Group helps promote Mediterranean alternative for local lines
The ports of Barcelona, Genoa and Marseilles are working through European economic interest group Intermed to promote themselves as the gateway to North Africa, the Middle East and southern Europe.
Representatives of the three northwestern Mediterranean ports met and gave information to several Hong Kong shippers and lines recently.
'The three ports are trying to promote themselves as the Mediterranean gateway to southern Europe,' said Intermed spokesman Juan Dedeu, who also is Far East representative of the Port of Barcelona.
The three ports between them handled 161.5 million tonnes of cargo in 1997, including 40.4 million tonnes of general cargo and 2.8 million teu (20 ft equivalent units).
Although the ports were jointly marketing the Mediterranean region, they were also competing with each other for Asian business, he said.
Mr Dedeu said the ports were eyeing Asian cargo currently shipped to Rotterdam and trucked to southern Europe through congested roads by offering shippers a shorter transit time and cheaper costs.
Intermed was given lobby group status by the European Union during its first promotion in London in June.

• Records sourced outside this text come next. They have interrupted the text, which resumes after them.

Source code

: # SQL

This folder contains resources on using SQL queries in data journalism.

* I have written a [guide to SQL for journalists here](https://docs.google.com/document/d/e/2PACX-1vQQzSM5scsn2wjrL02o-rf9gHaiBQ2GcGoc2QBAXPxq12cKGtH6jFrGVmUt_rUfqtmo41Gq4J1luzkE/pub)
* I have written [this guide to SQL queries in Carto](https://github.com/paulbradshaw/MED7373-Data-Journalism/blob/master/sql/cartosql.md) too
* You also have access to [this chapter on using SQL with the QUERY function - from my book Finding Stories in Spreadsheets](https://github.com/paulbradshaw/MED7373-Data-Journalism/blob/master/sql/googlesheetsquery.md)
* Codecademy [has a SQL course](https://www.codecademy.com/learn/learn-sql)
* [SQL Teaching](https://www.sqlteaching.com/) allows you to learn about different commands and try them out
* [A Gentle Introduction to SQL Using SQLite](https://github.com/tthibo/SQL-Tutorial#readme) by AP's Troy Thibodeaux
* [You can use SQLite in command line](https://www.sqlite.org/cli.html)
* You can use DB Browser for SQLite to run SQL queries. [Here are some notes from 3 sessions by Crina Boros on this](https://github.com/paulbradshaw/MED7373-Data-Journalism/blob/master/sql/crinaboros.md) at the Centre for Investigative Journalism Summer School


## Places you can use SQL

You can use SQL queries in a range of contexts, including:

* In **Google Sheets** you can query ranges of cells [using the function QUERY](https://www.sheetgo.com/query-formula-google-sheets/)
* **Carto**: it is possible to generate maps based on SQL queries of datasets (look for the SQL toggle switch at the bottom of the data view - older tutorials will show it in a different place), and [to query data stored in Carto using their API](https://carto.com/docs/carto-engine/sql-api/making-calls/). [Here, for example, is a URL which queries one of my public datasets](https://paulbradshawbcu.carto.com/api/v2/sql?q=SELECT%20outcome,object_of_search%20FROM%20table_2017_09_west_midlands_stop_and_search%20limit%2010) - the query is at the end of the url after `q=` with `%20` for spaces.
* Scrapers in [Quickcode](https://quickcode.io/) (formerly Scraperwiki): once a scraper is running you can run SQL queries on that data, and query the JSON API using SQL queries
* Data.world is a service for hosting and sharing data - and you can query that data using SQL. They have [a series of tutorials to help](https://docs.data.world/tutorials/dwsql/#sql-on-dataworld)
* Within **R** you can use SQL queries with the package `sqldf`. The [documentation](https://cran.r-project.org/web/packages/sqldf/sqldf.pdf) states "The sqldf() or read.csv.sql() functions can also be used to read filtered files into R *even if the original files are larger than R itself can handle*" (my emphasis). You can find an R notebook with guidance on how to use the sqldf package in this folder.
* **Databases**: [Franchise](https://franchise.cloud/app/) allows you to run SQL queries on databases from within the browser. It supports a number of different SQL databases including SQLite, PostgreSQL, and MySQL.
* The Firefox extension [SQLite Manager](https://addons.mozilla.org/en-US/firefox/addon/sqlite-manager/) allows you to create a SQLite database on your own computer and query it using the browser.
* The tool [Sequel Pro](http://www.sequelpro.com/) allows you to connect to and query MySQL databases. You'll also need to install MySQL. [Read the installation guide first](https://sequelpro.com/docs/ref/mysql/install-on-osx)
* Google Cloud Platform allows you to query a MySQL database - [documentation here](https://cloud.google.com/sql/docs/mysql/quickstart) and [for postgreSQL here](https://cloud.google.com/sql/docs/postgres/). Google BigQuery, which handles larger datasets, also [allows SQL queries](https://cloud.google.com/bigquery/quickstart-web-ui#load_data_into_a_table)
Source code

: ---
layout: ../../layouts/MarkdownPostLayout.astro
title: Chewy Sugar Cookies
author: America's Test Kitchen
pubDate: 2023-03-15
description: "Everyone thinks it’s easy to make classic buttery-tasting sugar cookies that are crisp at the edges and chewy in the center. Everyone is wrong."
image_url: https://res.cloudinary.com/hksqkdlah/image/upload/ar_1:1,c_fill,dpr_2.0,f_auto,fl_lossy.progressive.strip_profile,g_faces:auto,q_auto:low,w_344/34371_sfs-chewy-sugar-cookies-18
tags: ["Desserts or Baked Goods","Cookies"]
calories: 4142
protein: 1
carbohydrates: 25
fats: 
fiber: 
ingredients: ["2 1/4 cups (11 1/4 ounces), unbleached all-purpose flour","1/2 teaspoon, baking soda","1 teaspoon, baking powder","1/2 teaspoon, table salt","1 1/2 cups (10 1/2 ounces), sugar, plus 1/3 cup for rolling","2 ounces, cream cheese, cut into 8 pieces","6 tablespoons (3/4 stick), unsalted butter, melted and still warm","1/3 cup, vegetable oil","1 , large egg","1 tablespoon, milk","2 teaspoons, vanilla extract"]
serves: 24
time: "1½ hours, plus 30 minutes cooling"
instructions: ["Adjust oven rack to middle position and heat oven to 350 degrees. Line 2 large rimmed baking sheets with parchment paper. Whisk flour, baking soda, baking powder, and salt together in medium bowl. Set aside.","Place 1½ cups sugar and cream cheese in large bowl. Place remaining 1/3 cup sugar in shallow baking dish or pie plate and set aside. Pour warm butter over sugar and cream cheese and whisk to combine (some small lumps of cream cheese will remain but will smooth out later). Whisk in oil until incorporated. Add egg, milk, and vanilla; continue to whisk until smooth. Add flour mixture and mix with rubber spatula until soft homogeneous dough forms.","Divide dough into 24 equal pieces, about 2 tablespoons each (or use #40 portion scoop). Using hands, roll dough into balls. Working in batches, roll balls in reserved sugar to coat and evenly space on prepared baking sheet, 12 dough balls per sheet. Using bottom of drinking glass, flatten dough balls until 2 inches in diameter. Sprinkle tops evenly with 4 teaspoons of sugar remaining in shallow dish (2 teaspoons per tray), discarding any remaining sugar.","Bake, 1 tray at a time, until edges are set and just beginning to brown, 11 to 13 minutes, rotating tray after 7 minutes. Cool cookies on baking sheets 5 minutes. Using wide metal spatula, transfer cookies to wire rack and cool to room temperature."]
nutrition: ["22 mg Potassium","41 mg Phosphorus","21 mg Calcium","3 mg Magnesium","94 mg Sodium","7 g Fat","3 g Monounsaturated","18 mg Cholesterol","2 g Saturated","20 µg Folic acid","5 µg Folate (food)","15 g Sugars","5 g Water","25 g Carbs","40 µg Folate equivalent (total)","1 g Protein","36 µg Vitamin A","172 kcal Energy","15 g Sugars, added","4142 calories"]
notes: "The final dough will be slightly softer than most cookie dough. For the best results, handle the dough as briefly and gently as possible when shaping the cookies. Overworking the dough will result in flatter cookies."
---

Last week, Intermed and Port of Marseilles chairman Claude Cardella, Joaquim Tosas i Mir, Port of Barcelona chairman, and Guiliano Gallanti, Port of Genoa chairman, met shippers, shipping lines and forwarders in Hong Kong to highlight the Mediterranean's potential.
Mr Tosas said besides promoting the Mediterranean, Intermed had been set up to resolve a number of specific problems, which were both geographic and historical.
The lobby group wanted to solve issues such as how to use railway links to provide connections with the hinterland and to find solutions to crossing natural barriers, such as the Pyrenees and the Alps, he said.
It would also assist in port development through application of funds designed to benefit the southern European ports, he added.
Unlike northern European ports, which are located in river estuaries affording natural protection, the ports in the south have to bear the costly construction of breakwaters.
Mr Tosas said that by using Mediterranean ports, shipping lines would help to reduce the environmental impact in northern European caused by traffic congestions and the high volume of traffic.
'Given the current developments in the transport and logistics industry, the major ports are clearly the lynchpins of the networks,' he said.
Within this framework, the strengthening of the leading Mednoc ports would, in practice, contribute to redressing the balance in the current trans-European networks, which tended to gravitate towards north and northeastern Europe, Mr Tosas added.
This would in turn boost the trade with North Africa and southeastern Europe and increase the current use of the trans-European networks of the south, Mr Tosas said.
Intermed would also lobby the relevant EU institutions to improve the status of ports in the European Community, he said, adding that Intermed aimed to create a competitive environment for clients and at the same time strive to enhance quality of services for them.